Well this thread started getting ugly for a little while, but I'm glad it's back on track now, and I've been reading it with a lot of interest.

There are some great ideas here and I hope that one day they (or at least something similar) gets added, though I agree with what Capntastic said, that lots of other issues are going to take priority before Toady can get around to balancing the middle and late game. (The beginning game should be, and actually is fairly easy to get the hang of...I think most of the learning curve has more to do with the somewhat clumsy and complicated interface than with any real in-game threats to your dwarves.)

Once you get your fortress established, everything gets pretty tame. Gone are the days when I used to stress about nobles and migrants and micromanaging every little thing. In fact I'm running it in the background while I type this, just like it was when I left to eat dinner earlier, and I know nothing that isn't equally fixable is going to go wrong in the meantime.
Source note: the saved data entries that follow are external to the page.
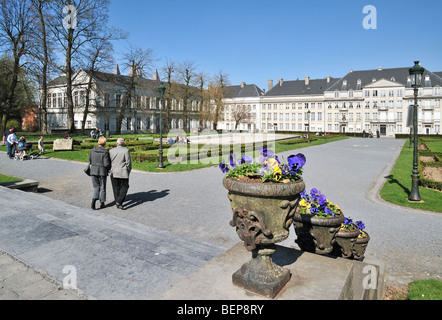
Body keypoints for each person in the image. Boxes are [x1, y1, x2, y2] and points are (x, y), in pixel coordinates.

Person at [88, 136, 111, 210]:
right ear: (105, 143)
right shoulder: (105, 152)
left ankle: (93, 202)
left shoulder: (92, 150)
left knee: (96, 187)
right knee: (102, 187)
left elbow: (90, 160)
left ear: (98, 142)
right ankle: (102, 203)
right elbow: (106, 164)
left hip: (93, 170)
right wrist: (109, 168)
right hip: (102, 171)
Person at [109, 138, 132, 210]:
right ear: (123, 144)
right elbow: (128, 163)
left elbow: (109, 162)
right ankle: (119, 201)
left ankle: (117, 201)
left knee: (115, 187)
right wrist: (128, 170)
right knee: (125, 186)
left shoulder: (111, 151)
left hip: (114, 171)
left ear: (116, 143)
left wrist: (110, 170)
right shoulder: (126, 150)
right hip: (123, 171)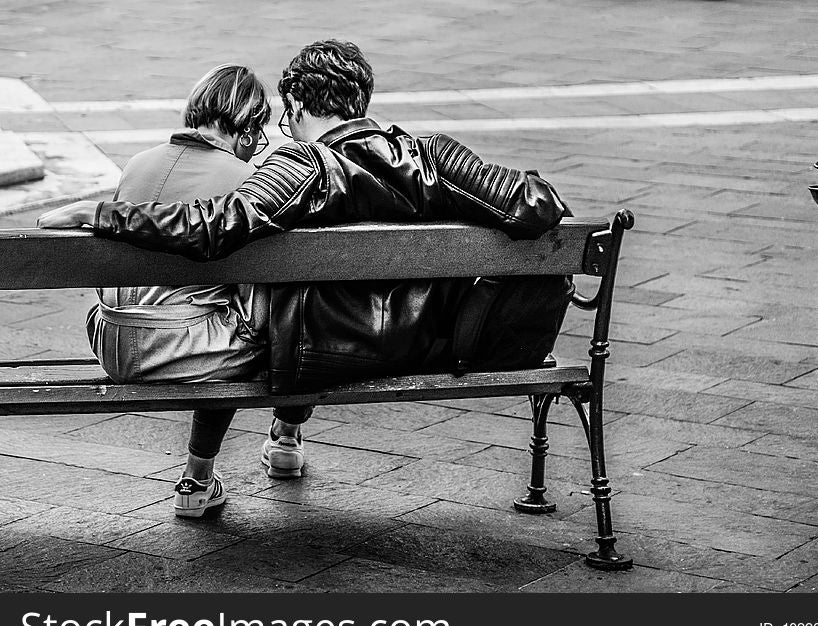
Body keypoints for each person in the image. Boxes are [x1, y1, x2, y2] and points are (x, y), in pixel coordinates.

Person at [38, 39, 573, 484]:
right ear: (361, 100)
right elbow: (539, 205)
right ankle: (286, 436)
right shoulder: (433, 154)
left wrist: (106, 213)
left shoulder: (302, 163)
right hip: (427, 345)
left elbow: (214, 226)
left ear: (294, 106)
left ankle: (224, 462)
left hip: (321, 355)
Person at [81, 63, 312, 519]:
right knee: (298, 314)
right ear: (246, 129)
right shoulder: (243, 180)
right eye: (257, 134)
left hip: (109, 341)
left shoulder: (138, 163)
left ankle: (226, 466)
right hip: (180, 348)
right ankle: (258, 449)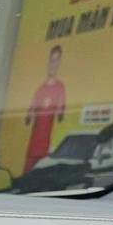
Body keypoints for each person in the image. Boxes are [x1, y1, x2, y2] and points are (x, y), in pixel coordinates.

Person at [23, 45, 66, 174]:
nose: (53, 64)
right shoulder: (40, 89)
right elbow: (28, 117)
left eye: (57, 60)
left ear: (59, 63)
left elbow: (60, 115)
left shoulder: (60, 88)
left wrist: (59, 108)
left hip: (46, 149)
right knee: (27, 177)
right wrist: (30, 114)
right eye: (52, 60)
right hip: (32, 147)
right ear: (48, 62)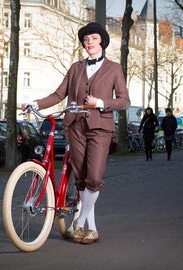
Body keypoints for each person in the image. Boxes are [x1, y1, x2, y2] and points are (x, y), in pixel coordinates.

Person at [22, 22, 130, 245]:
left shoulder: (114, 68)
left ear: (101, 41)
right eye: (86, 39)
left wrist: (100, 102)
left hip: (100, 127)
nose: (89, 42)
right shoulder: (75, 68)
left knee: (94, 178)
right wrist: (35, 103)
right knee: (81, 180)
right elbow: (58, 94)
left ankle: (79, 223)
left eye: (93, 38)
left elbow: (124, 101)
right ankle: (92, 229)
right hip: (75, 127)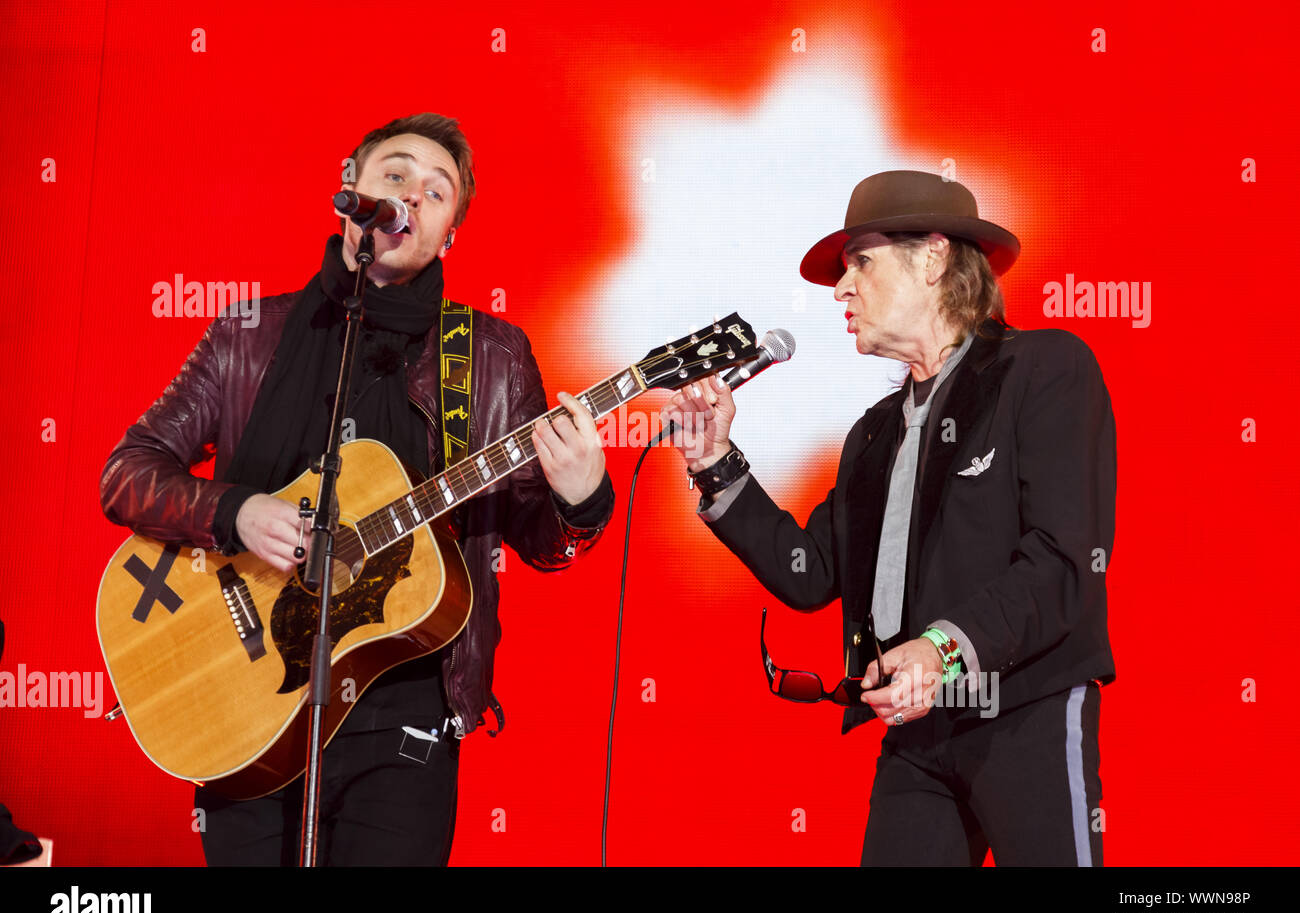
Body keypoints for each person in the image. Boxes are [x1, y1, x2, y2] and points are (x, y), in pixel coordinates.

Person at [100, 113, 614, 866]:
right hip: (242, 713)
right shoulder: (249, 333)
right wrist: (235, 511)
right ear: (351, 187)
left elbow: (541, 540)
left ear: (449, 236)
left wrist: (582, 497)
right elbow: (129, 472)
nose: (412, 195)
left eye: (437, 193)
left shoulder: (492, 357)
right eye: (395, 175)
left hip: (402, 726)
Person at [661, 170, 1116, 866]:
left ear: (933, 258)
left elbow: (1062, 562)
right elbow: (810, 575)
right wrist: (716, 461)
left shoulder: (1044, 368)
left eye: (860, 263)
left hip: (1026, 705)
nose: (841, 289)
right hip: (915, 736)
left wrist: (941, 649)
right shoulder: (873, 435)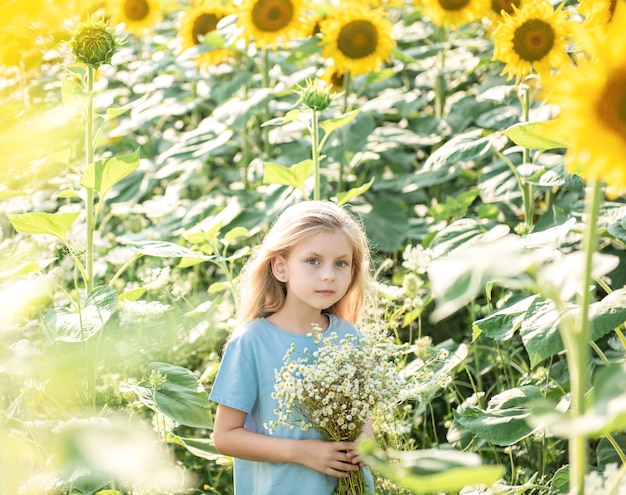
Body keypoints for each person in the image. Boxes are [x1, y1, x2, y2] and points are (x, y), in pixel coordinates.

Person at [209, 200, 376, 494]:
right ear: (281, 267)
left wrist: (366, 440)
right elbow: (225, 437)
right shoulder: (251, 342)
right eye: (313, 261)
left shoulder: (349, 335)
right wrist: (301, 452)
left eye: (341, 263)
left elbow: (362, 418)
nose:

I've pretty much gotten to the point where I follow the exact same strategy every time, and there's never anything there to really shake things up or force me to adapt on the go. Hitting a cluster of gems or a vein of ore when I'm carving out my perfect dining room is more distressing to me than most invasions.

The demons used to terrify me, and for the longest time I was afraid to cross the lava, but now I've got killing them down to step by step process, and even that challenge is gone.

I hate to say it, but I'm getting a little burned out on the game in its current form. My last couple of fortresses were abandoned out of boredom, and most of the entertainment I'm getting out of it these days comes from deliberately crippling myself and just generally making up the weirdest variants I can think of.

Sure, fending off an invasion can be fun, killing demons can be fun, but I just wish that one success didn't mean you were always going to succeed from then on out as long as you kept doing what you were doing.